Gambarato, math and media

In ‘Signs, Systems and Complexity of Transmedia Storytelling’, Renira Gambarato is not afraid to draw on algebra to help apply systems theory to transmedia storytelling. Her system exists as an extension to semiotics theory and she seeks to address how semiotics might apply to transmedia. Jenkins states that transmedia projects are 1) told across multiple media 2) each medium is able to stand by itself and 3) each medium does what it does best. It represents a fantastic new realm for semiotics theory as signs are able to take on multiple meanings simultaneously within the same project.

To explore this Gambarato uses the frame of a system. For her purposes a system is defined as:

System = (Composition, Environment, Structure)

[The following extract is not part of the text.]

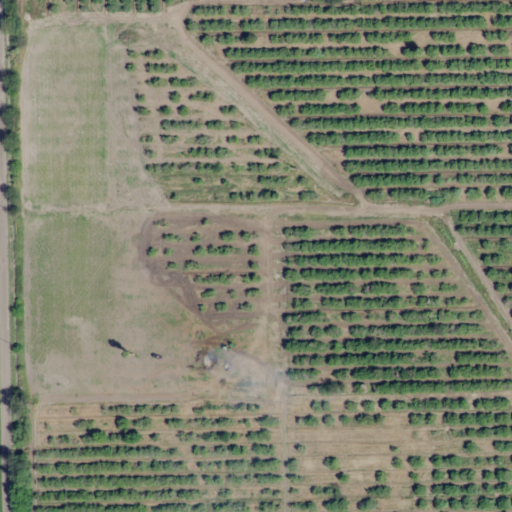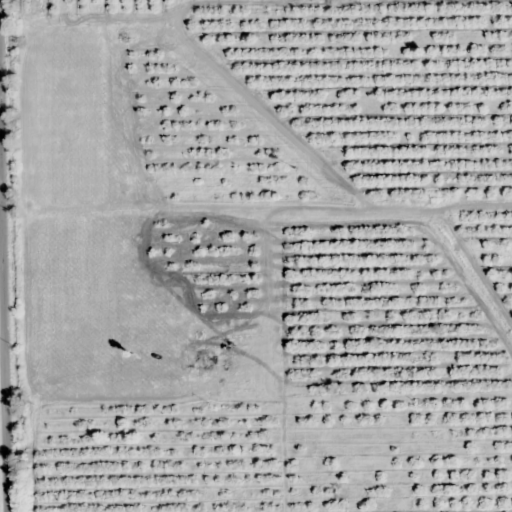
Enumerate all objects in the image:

Composition is the components that make up the system, Environment relates the setting in which the system resides and Structure refers to the relationship between not just the components in the system but also the Environment. How a system relates to its environment is crucial when using the definition for transmedia purposes as systems can either be open (users can substantially effect the project) or closed (users have nominal control on the narrative itself). Systems are also able to nest and create, super systems, systems and subsystems. This really interested me as I find it difficult sometimes to delineate a project from the environment it is embedded. Sometimes distinguishing projects from their surrounds seems arbitrary. Systems theory provides a fantastic way of dealing with this by simply adjusting the scale. Project difficult to define? Simply zoom in to the subsystems that comprise it. Need a broader view, come out instead and see the project within the super system. This method of making distinctions between different parts got me thinking about another mathematical theory related to systems theory. Fractals.

Stemming from chaos theory, fractals are iterative patterns that occur at different scales where each of the scales exhibits a similar pattern as the others. An example would be a mountain. Zoom in the mountain and you will see lots of little mountains; this process can be repeated down to the molecular level. Basically some things are made of lots of smaller versions of themselves. In terms of transmedia this would equate to a story being made up of lots of little tales. Each tale relates something and together the ‘super-story’ has a similar story but perhaps told in a complex manner. Just as you can’t discern the fractals of a mountain from a certain distance transmedia projects can also be seen as unified.

As interpreters of transmedia projects, audience does not see see isolated parts or systems. They see them in a relationship between themselves and in relation to the context of their knowledge. – Gambarato

As transmedia starts to explore different notions of scale and time we will see more of these fractal narratives being used. I can already think of forerunners such as The Animatrix, feature films comprised of related shorts. These shorts exist in a system that can be appreciated by itself or in the super system of The Matrix franchise. Trans-media, scalable systems of fractals.


Gambarato, R (2012). Signs, Systems and Complexity of Transmedia Storytelling. Estudos em Comunicao, 12, pp. 69-83.